On of my SILs does this. Invited for a walk and tea on Boxing Day afternoon, arrival about 2pm, 30 minute drive away, we didn't get rid of them till about 7pm.

She does the same if she comes on her own. To me, 'Let's go for a dog walk and come back for a cuppa' means about 2 and a half hours (1 hr walk, 90mins for the cuppa and a good chat). SIL will arrive early (2.45 rather than 3) and still be here at gone 6 with me making pointed comments about how 'surely by now the rush hour traffic will have died down a bit' ('Oh, I'll give it another half an hour to be on the safe side') and 'I need to get the dinner on' ('Let me give you a hand' - which fills me with dread that she'll be here all evening).

I like her a lot but I'd invite her over a lot more if she'd just bugger off after two hours.

DGPP · 04/11/2024 08:21

It’s so rude to drop hints for people to leave. I can’t believe people are suggesting it.
I always dedicate the whole afternoon/early eve to hosting a lunch, otherwise I just don’t do it. Having people who want to spend time with you and who are clearly having a good time is a joy.
either don’t host or go with it. There is another weekend day to get your life organised (and I say this as somebody with a FT job and more than 2 kids)
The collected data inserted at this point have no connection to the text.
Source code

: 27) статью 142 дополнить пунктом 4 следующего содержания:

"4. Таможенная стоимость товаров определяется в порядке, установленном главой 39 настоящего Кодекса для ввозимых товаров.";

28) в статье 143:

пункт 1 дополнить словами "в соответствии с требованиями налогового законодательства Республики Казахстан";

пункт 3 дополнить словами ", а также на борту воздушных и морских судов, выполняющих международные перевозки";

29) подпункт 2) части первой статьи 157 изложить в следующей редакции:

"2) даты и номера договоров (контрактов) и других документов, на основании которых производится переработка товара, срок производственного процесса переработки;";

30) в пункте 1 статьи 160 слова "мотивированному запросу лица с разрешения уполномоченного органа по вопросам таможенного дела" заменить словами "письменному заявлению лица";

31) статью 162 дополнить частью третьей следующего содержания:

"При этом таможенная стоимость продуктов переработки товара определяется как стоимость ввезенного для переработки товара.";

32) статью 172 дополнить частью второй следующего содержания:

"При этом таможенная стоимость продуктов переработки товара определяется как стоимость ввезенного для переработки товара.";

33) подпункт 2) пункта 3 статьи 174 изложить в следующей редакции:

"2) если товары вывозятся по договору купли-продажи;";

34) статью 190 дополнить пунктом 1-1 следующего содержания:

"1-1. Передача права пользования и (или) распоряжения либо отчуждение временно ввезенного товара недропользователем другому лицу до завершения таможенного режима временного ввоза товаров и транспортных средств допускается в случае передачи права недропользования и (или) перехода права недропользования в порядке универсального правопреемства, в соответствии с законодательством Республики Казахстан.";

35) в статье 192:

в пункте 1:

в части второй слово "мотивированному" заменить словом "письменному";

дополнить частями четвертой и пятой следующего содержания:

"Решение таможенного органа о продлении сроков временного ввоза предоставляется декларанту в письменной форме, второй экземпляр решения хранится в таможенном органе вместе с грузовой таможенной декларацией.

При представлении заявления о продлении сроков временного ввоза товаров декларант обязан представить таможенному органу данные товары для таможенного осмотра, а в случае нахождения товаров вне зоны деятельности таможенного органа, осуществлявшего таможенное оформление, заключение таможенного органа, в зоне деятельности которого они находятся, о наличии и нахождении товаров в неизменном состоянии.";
AspirationalTallskinnylatte · 04/11/2024 08:25

Oh God, just tell them! If it was me I wouldn't mind or think you were being rude or anything.

On the plus side you are obviously a really good host with a lovely comfortable house 😄

Dearg · 04/11/2024 08:31

My SIL & family are like this. Invite them for lunch, they suggest arriving for coffee, stay through lunch, afternoon tea , and then look for dinner . I kid you not.
I cannot deal with that even on my best day, so tend to only do evening hosting, or meeting at a restaurant. Preferably one with a 2-hour table rule.